• Exercise passage:
╭──
Has Transportation Secretary Bernard Cohen done the unthinkable and gotten his dysfunctional airport, highway, and transit clans to see the virtues of sharing — without the benefit of a mandated reorganization certain to prompt massive bureaucratic resistance? Can MassHighway and Massport really be
forced persuaded to cough up “operational and fiscal” assistance to their cash-poor cousins at the MBTA and the Turnpike Authority?
That’s what may be coming out of a hush-hush (read: closed to the press and the public) meeting between Cohen and the heads of the four agencies. If so, perhaps MBTA officials can take a deep breath and dampen down their continuous loop of
threats fears about future fare increases. (Which just goes to show what front page, above-the-fold headlines in The Boston Globe gets you.)
According to a State House News Service (subscription required) story, “The focus has been on what we can do to help provide some relief to the T and the Turnpike,” Cohen said, calling [the confab] “sort of a family affair.”
Massport is in comparatively good financial shape (at least for now) thanks, in part, to its lucrative parking concession at Logan Airport, but MassHighway has its own debt issues, so it remains to be seen what “assistance” means in the real world.
And, what of MassTrans, the once and future department re-organization plan that no one wants to own anymore? If the Patrick administration can restore a semblance of fiscal health to the T and the Turnpike, all while bypassing a Legislature definitely unenthused about anything that smacks of defiling the state’s sacred transportation org chart, so much the better for the Patrick administration. (Oh, and yes, presumably Massachusetts commuters...) What's next, Fast Lane transponders and Charlie Cards for everyone?
╰──
• Recorded data:
╭──
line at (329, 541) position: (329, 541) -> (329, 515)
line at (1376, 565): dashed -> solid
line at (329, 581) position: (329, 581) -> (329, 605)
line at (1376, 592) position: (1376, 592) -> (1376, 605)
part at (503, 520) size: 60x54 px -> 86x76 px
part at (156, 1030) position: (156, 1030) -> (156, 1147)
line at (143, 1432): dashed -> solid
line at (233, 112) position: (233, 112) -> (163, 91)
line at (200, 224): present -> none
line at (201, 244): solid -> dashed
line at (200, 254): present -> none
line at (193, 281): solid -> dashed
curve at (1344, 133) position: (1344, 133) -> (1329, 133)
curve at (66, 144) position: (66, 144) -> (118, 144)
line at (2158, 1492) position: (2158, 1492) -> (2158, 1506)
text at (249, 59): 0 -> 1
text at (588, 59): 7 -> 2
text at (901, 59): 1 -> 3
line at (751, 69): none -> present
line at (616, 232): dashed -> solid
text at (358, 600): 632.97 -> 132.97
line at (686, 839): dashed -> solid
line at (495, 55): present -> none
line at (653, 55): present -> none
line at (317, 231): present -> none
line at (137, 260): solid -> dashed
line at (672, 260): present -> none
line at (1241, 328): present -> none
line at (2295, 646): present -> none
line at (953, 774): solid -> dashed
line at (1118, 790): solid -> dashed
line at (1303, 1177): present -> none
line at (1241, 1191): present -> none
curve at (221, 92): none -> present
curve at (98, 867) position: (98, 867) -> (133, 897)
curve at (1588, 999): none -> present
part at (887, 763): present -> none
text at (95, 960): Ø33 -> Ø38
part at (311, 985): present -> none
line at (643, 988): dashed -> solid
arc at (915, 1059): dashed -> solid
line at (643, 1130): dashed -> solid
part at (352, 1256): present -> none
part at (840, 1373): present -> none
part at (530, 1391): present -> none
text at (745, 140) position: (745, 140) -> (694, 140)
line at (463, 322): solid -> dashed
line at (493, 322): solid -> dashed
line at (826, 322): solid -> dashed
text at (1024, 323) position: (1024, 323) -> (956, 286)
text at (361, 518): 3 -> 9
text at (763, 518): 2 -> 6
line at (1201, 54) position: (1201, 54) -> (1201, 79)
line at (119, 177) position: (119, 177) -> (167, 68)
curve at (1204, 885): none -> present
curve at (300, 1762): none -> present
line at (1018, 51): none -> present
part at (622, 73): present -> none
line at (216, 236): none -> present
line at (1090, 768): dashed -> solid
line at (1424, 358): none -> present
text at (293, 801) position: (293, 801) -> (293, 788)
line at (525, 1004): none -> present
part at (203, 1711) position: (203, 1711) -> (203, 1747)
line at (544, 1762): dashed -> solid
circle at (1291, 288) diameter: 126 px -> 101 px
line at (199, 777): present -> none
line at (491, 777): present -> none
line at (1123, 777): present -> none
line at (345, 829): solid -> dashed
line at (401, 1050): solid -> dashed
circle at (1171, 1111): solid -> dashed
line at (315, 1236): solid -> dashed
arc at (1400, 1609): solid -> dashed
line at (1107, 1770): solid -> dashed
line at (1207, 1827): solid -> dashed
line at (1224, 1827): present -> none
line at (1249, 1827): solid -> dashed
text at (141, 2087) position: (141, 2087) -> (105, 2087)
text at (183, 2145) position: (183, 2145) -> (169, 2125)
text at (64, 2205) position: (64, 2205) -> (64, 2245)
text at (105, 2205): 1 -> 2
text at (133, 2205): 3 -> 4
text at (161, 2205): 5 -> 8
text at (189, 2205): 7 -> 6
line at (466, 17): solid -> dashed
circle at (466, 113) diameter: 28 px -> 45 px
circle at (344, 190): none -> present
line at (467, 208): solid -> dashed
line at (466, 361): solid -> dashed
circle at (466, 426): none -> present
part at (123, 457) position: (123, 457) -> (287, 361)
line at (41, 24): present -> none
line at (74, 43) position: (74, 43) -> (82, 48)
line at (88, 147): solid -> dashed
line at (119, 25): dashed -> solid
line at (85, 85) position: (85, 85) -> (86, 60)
╰──
• What to work on:
• 1. In the commentary about Secretary Cohen's meeting, what is credited in part for Massport's comparatively good financial shape?
• 2. Please pull out, word for word, the part of the commentary about Secretary Cohen's meeting that opens with the words containing "And, what of" and closes with "Cards for everyone?".
Rely only on the commentary about Secretary Cohen's transportation meeting for what follows.

• Numbered answers:
• 1. Its lucrative parking concession at Logan Airport.

• 2.
And, what of MassTrans, the once and future department re-organization plan that no one wants to own anymore? If the Patrick administration can restore a semblance of fiscal health to the T and the Turnpike, all while bypassing a Legislature definitely unenthused about anything that smacks of defiling the state’s sacred transportation org chart, so much the better for the Patrick administration. (Oh, and yes, presumably Massachusetts commuters...) What's next, Fast Lane transponders and Charlie Cards for everyone?